Seidu Samuel, Kunutsor Setor K, Cos Xavier, Gillani Syed, Khunti Kamlesh
Leicester Diabetes Centre, Leicester General Hospital, Gwendolen Road, Leicester LE5 4WP, UK; Diabetes Research Centre, University of Leicester, Leicester General Hospital, Gwendolen Road, Leicester LE5 4WP, UK.
Translational Health Sciences, Bristol Medical School, University of Bristol, Southmead Hospital, Learning and Research Building (Level 1) Bristol, UK; National Institute of Health Research, Bristol Biomedical Research Centre, University of Bristol, Bristol, UK.
Prim Care Diabetes. 2018 Jun;12(3):265-283. doi: 10.1016/j.pcd.2018.02.001. Epub 2018 Feb 24.
Sodium-glucose co-transporter 2 (SGLT2) inhibitors may have renal protective effects in people with impaired kidney function. We assessed the use of SGLT2 inhibitors in people with type 2 diabetes with or without renal impairment [defined as estimated glomerular filtration rate (eGFR) of ≥30 and <60ml/min/1.73m and/or UACR>300 and ≤5000mg/g] by conducting a systematic review and meta-analysis of available studies.
Randomised controlled trials (RCTs) were identified from MEDLINE, EMABASE, Web of Science, the Cochrane Library, and search of bibliographies to March 2017. No relevant observational study was identified. Summary measures were presented as mean differences and narrative synthesis performed for studies that could not be pooled.
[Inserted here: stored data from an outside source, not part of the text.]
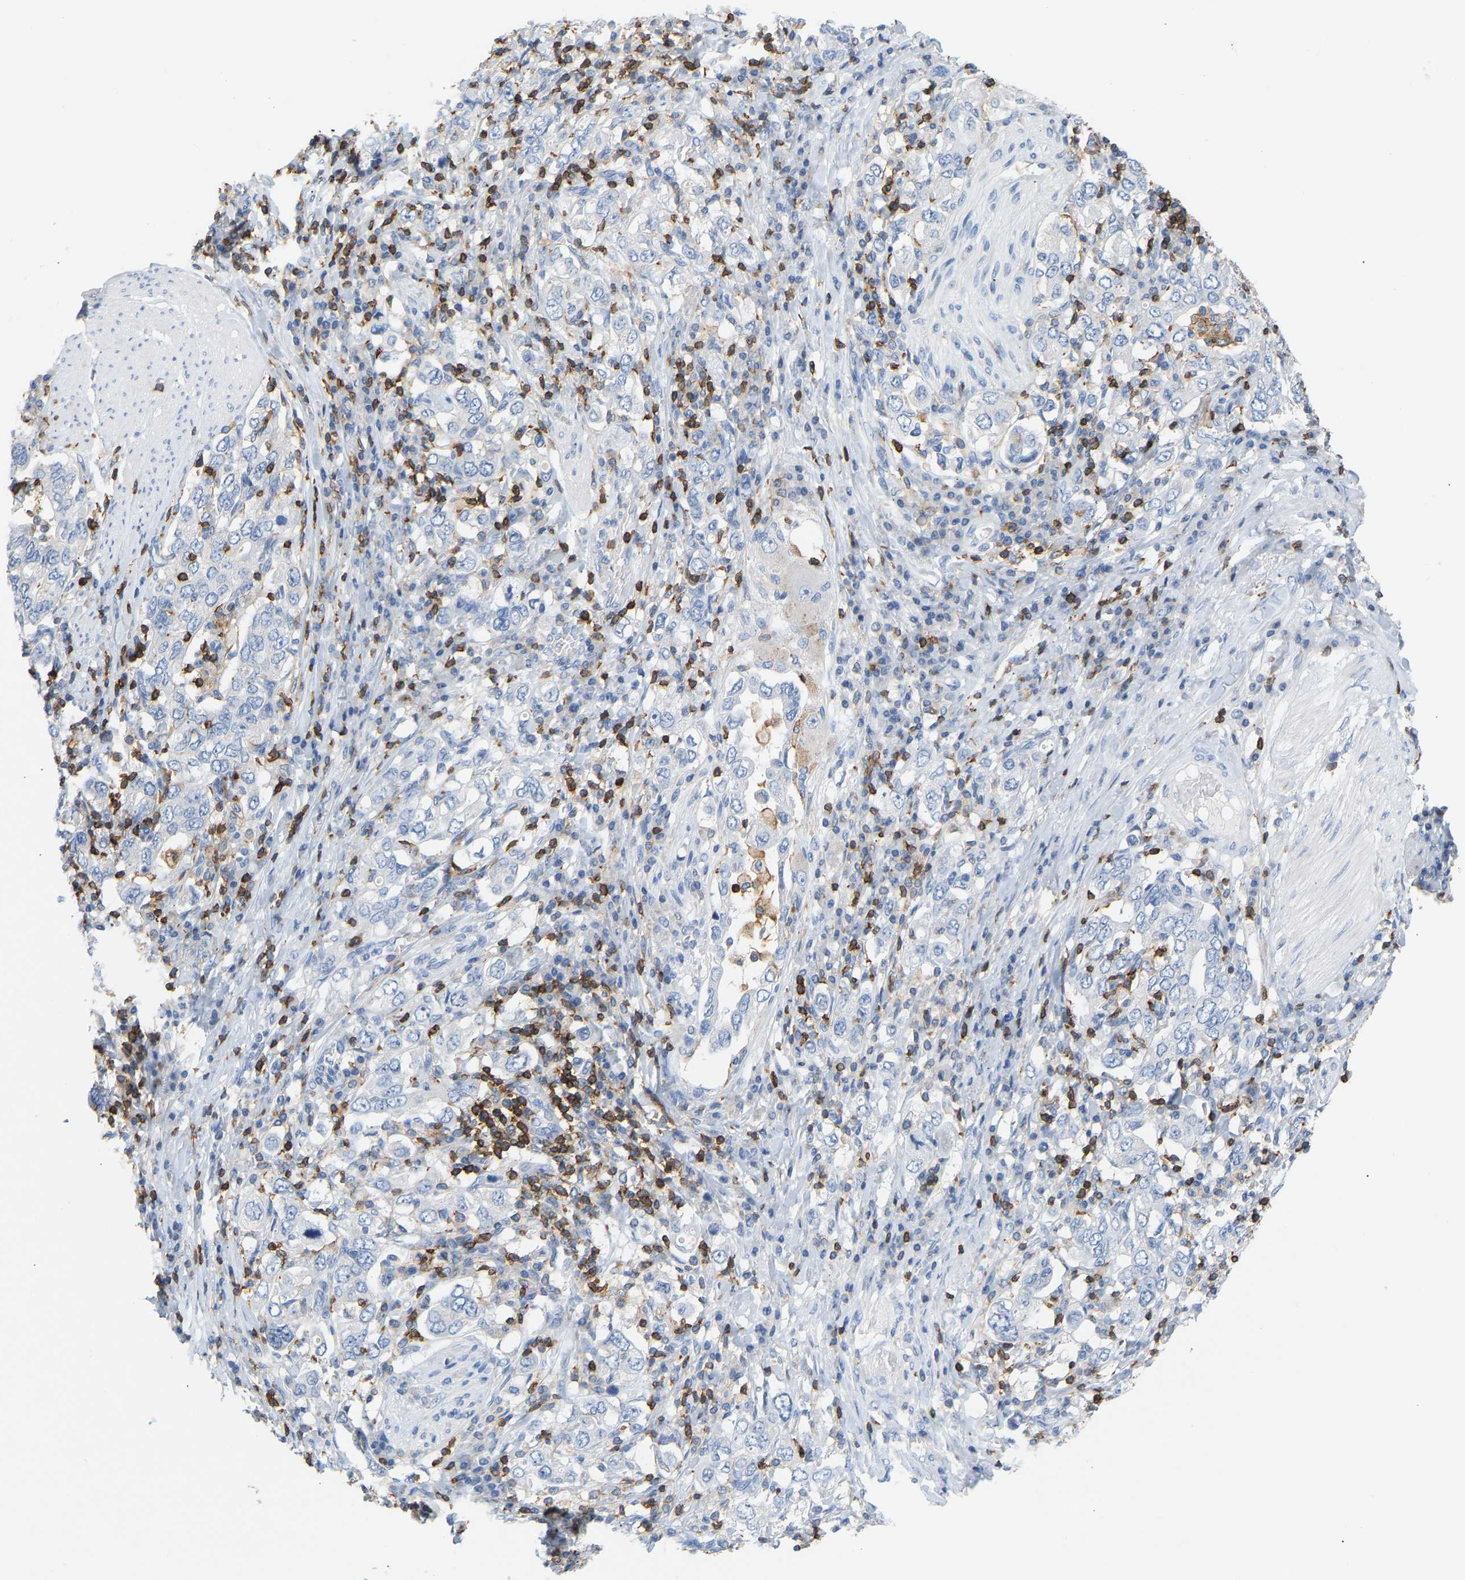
{"staining": {"intensity": "negative", "quantity": "none", "location": "none"}, "tissue": "stomach cancer", "cell_type": "Tumor cells", "image_type": "cancer", "snomed": [{"axis": "morphology", "description": "Adenocarcinoma, NOS"}, {"axis": "topography", "description": "Stomach, upper"}], "caption": "A photomicrograph of human stomach cancer (adenocarcinoma) is negative for staining in tumor cells. (Brightfield microscopy of DAB (3,3'-diaminobenzidine) immunohistochemistry (IHC) at high magnification).", "gene": "EVL", "patient": {"sex": "male", "age": 62}}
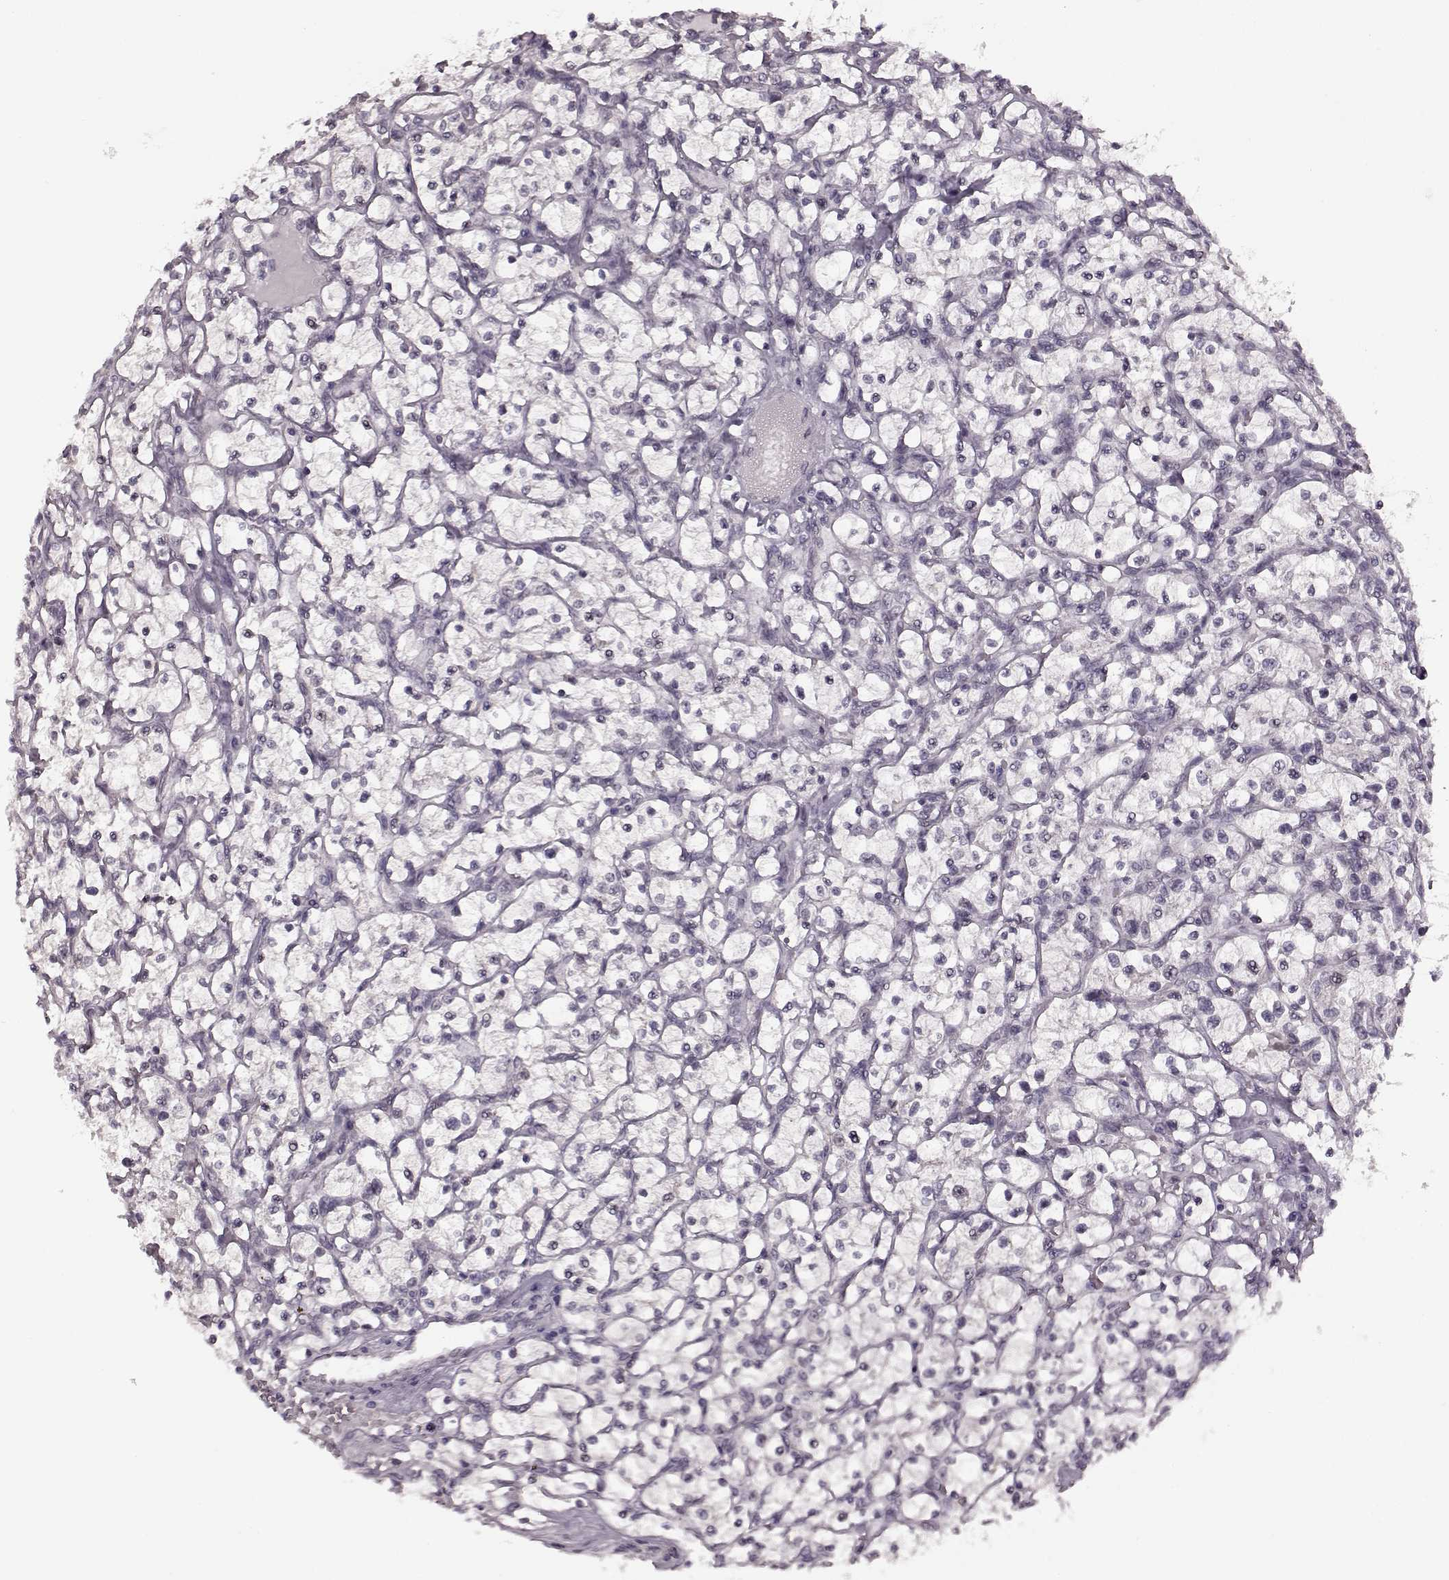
{"staining": {"intensity": "negative", "quantity": "none", "location": "none"}, "tissue": "renal cancer", "cell_type": "Tumor cells", "image_type": "cancer", "snomed": [{"axis": "morphology", "description": "Adenocarcinoma, NOS"}, {"axis": "topography", "description": "Kidney"}], "caption": "Micrograph shows no significant protein expression in tumor cells of renal cancer.", "gene": "STX1B", "patient": {"sex": "female", "age": 64}}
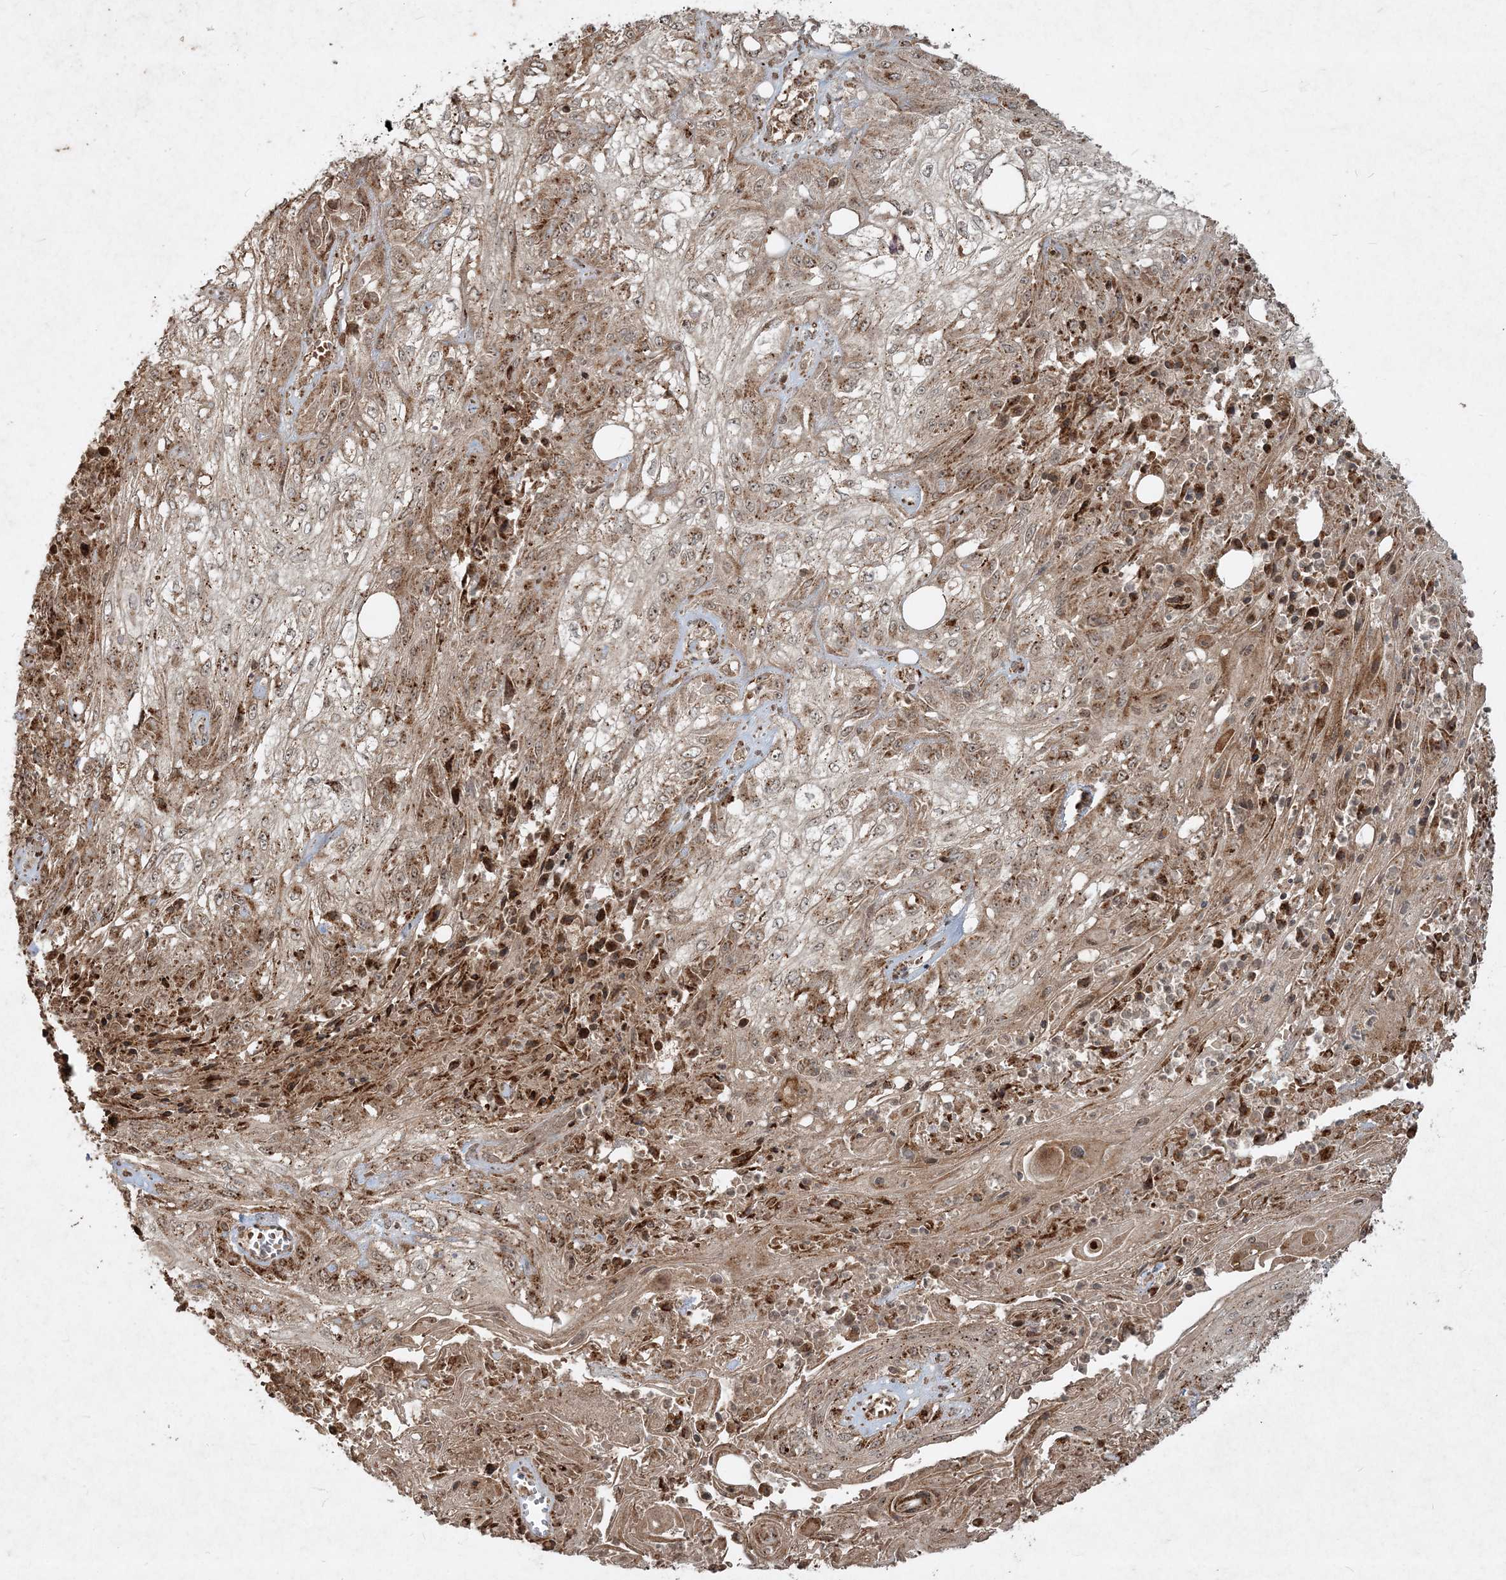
{"staining": {"intensity": "weak", "quantity": ">75%", "location": "cytoplasmic/membranous"}, "tissue": "skin cancer", "cell_type": "Tumor cells", "image_type": "cancer", "snomed": [{"axis": "morphology", "description": "Squamous cell carcinoma, NOS"}, {"axis": "morphology", "description": "Squamous cell carcinoma, metastatic, NOS"}, {"axis": "topography", "description": "Skin"}, {"axis": "topography", "description": "Lymph node"}], "caption": "The histopathology image displays immunohistochemical staining of skin metastatic squamous cell carcinoma. There is weak cytoplasmic/membranous staining is appreciated in approximately >75% of tumor cells.", "gene": "NARS1", "patient": {"sex": "male", "age": 75}}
42 articles which included 40 RCTs comprising 29,954 patients were included. In populations with renal impairment, SGLT2 inhibition compared with placebo was consistently associated with an initial decrease in eGFR followed by an increase and return to baseline levels. In pooled analysis of 17 studies in populations without renal impairment, there was no significant change in eGFR comparing SGLT2 inhibitors with placebo (mean difference, 0.51ml/min/1.73m; 95% CI: -0.69, 1.72; p=403). SGLT2 inhibition relative to placebo was associated with preservation in serum creatinine levels or initial increases followed by return to baseline levels in patients with renal impairment, but levels were preserved in patients without renal impairment. In populations with or without renal impairment, SGLT2 inhibitors (particularly canagliflozin and empagliflozin) compared with placebo were associated with decreased urine albumin, improved albuminiuria, slowed progression to macroalbuminuria, and reduced the risk of worsening renal impairment, the initiation of kidney transplant, and death from renal disease.
Emerging data suggests that with SGLT2 inhibition, renal function seems to be preserved in people with diabetes with or without renal impairment. Furthermore, SGLT2 inhibition prevents further renal function deterioration and death from kidney disease in these patients.
钠-葡萄糖协同转运蛋白2(SGLT2)抑制剂可能对肾功能受损的患者具有肾脏保护作用。我们通过对现有研究进行系统评价和荟萃分析,评估了SGLT2抑制剂在有或无肾功能损害(定义为估计肾小球滤过率[eGFR]≥30且<60ml/min/1.73m²和/或尿白蛋白肌酐比值[UACR]>300且≤5000mg/g])的2型糖尿病患者中的应用情况。
从MEDLINE、EMABASE、科学引文索引、考克兰图书馆以及截至2017年3月的文献目录检索中识别随机对照试验(RCT)。未识别到相关观察性研究。汇总测量指标以均值差异表示,并对无法合并的研究进行叙述性综合分析。
纳入了42篇文章,其中包括40项RCT,共29954例患者。在肾功能损害人群中,与安慰剂相比,SGLT2抑制始终与eGFR最初下降随后上升并恢复至基线水平相关。在对17项无肾功能损害人群研究的汇总分析中,与安慰剂相比,SGLT2抑制剂组的eGFR无显著变化(均值差异为0.51ml/min/1.73m²;95%置信区间:-0.69,1.72;p = 0.403)。与安慰剂相比,SGLT2抑制与肾功能损害患者血清肌酐水平保持或最初升高随后恢复至基线水平相关,但在无肾功能损害患者中水平保持稳定。在有或无肾功能损害的人群中,与安慰剂相比,SGLT2抑制剂(尤其是卡格列净和恩格列净)与尿白蛋白减少、白蛋白尿改善、向大量白蛋白尿进展减缓以及肾功能恶化、肾移植起始和肾病死亡风险降低相关。
新出现的数据表明,通过抑制SGLT2,糖尿病患者无论有无肾功能损害,肾功能似乎都能得到保留。此外,抑制SGLT2可防止这些患者肾功能进一步恶化和肾病死亡。